Extract to read:
▬▬▬

May. 16th, 2011

pecunium: (Default)
When is a tax increase not a tax increase?

I don't know. It seems that reducing subsidies on oil companies is "a tax increase", but reducing them on people getting medical care is, "a needed reduction in spending".

That, at least is the message the Republicans in the House and Senate are sending me. Calls to recoup moneys being paid out to oil companies are being vigorously fought by John Boehner, who has said, "raising taxes" is "off the table" to deal with the perceived imminent disaster caused by our national deficit.

Never mind that passing a new tax cut (the Bush Tax Cuts) was seen as, "responsible".

Never mind that the proposal to move Medicare to a "voucher" system which won't cover the costs of the insurance it replaces (while almost certainly increasing overhead, and moving money to insurers.... the same insurers doing things like, "purging" small businesses who have the gall to hire employees who actually use the insurance the paid for).

No, that you see, is, "Financial Responsibility", and "looking out for the future", where gas will continue to be cheap, and people won't be paying good tax dollars to get something they personally need.

No, they will be spending billions to see to it that the folks who brought you The entertainments of Deepwater Horizon, flammable water continue to get a government paycheck, on top of their record profits.
pecunium: (Pixel Stained)
I've been thinking about the flap over Common speaking as part of a poetry reading at the White House.


More to the point I've been looking at the messages being sent, and how who is saying what seems to matter more than what was being said.

Which makes me think this isn't about Common, per se, because Common wasn't saying anything we've not heard a lot of; save that Common is, "on the left", and black.

What was the message in the poem being protested? It was that if the police are being unjust, then the speaker in the poem was reserving the right to resist them. That's one of the core arguments of the people who are more insistent on the right to keep and bear arms than I am. It's the stated message of the, "open carry" protesters. They insist they aren't showing up at political rallies to intimidate. They are peaceful, but they want to remind, "The Government" that the people reserve the right to turn them out, by force, if they utterly fail to treat them fairly.

How does that differ, in content, from this:

I walk like a warrior from them I won’t run
On the streets they try to beat us like a drum
In Cincinnati, another brother hung
Again he won’t see the sun, with his family stung
They want us to hold justice, but you’ve handed me none


That's a specific grievance, the deaths of fifteen black men in Cincinatti, either in police confrontations, or in police custody.

And it's not as if the Open Carry Movement is completely sanguine about the power of the police: Where, and when, it's legal to record the police

This is the sig-line of a poster in that thread (he is an active member of the forum, with 6,333 posts in 2 1/2 years).

I am not anti Cop I am just pro Citizen.

U.S. v. Minker, 350 US 179, at page 187
"Because of what appears to be a lawful command on the surface, many citizens, because of their respect for what only appears to be a law, are cunningly coerced into waiving their rights, due to ignorance." (Paraphrased)


I don't that attitude is all that out of line. I also don't know that it's not consonant with Common's poem.

But let's look at someone with a slightly higher profile, Sharon Angle, erstwhile candidate for US Senator for Nevada, "I hope that's not where we're going, but you know if this Congress keeps going the way it is, people are really looking toward those Second Amendment remedies and saying my goodness what can we do to turn this country around? I'll tell you the first thing we need to do is take Harry Reid out."

It's a bit ambiguous what she meant by that (she was running against Reid). She said she wasn't arguing for shooting Reid, but just what Common meant could be called ambiguous too.

So Common's message, that the police/state, might be overreaching, and abusing the people they are supposed to serve, and armed force might be needed to confront/combat them, seems to be something The Right doesn't mind, when people like them say it.

So what, I am forced to wonder, made Common, "not like them,"?

▬▬▬

Supplied information:
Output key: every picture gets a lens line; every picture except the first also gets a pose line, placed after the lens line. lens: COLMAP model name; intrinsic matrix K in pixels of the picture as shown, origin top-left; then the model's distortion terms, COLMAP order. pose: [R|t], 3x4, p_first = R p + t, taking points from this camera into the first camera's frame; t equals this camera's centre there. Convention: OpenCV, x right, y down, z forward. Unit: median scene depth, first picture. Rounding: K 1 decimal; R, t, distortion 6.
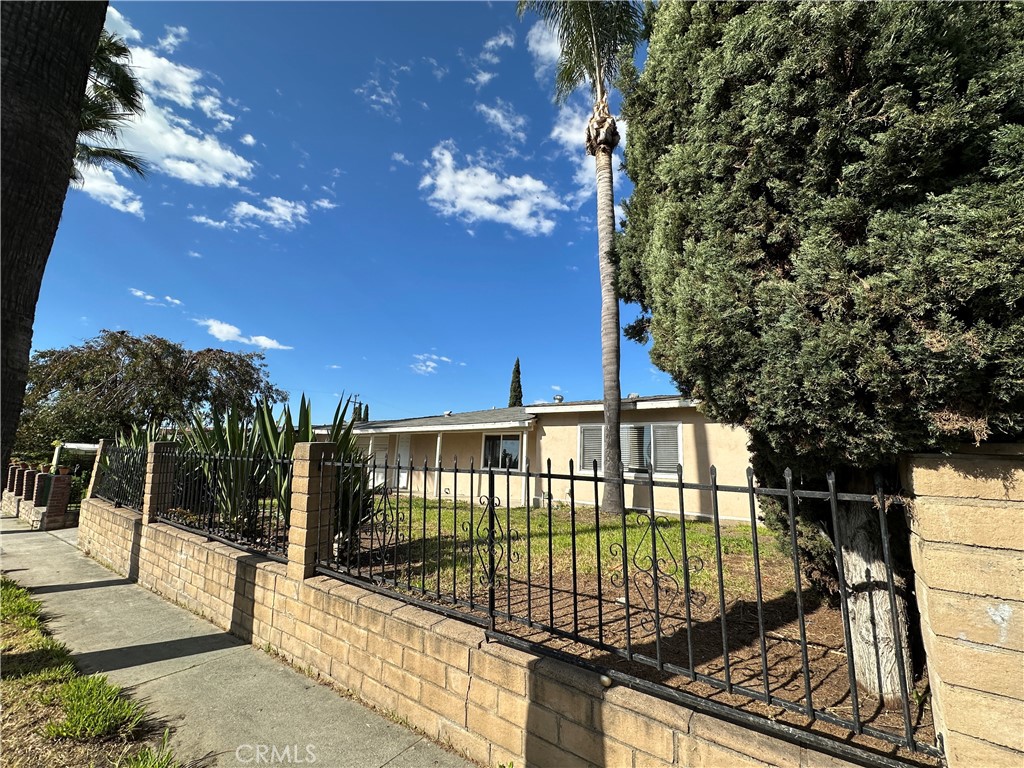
lens RADIAL K [[412.4, 0, 508.1], [0, 412.4, 384.4], [0, 0, 1]] dist [-0.003824, 0.000742]
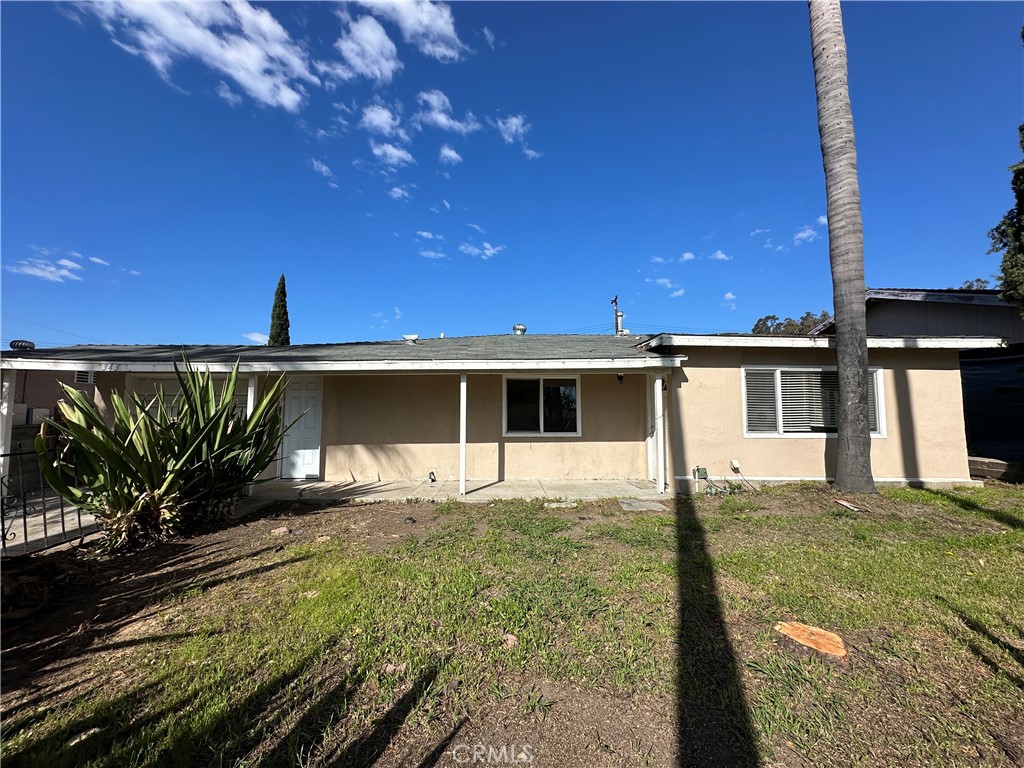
lens RADIAL K [[412.4, 0, 515.4], [0, 412.4, 394.8], [0, 0, 1]] dist [-0.003824, 0.000742]
pose [[0.804835, -0.013484, 0.593346, -1.924050], [-0.084884, 0.986849, 0.137565, 0.300851], [-0.587398, -0.161083, 0.793106, 2.466178]]
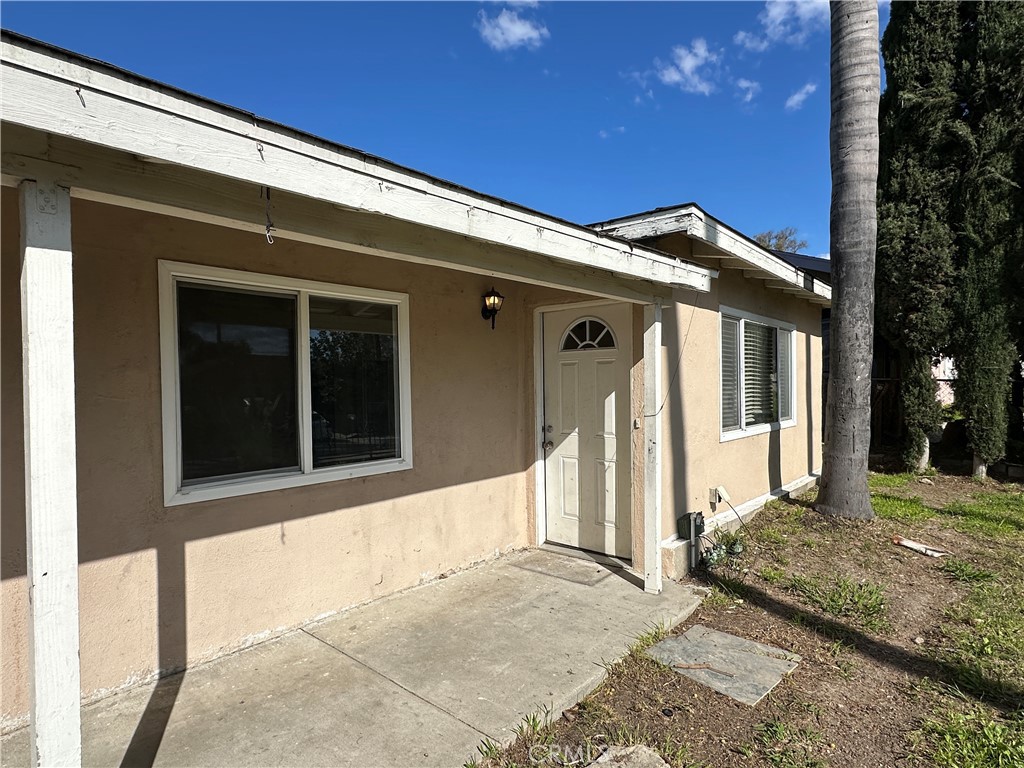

▬▬▬

Work instructions:
1. List the lines of Common's poem that the blog post quotes.
2. According to the blog post, what office was Sharon Angle a candidate for?

Answers to each task:
1.
I walk like a warrior from them I won’t run
On the streets they try to beat us like a drum
In Cincinnati, another brother hung
Again he won’t see the sun, with his family stung
They want us to hold justice, but you’ve handed me none

2. US Senator for Nevada.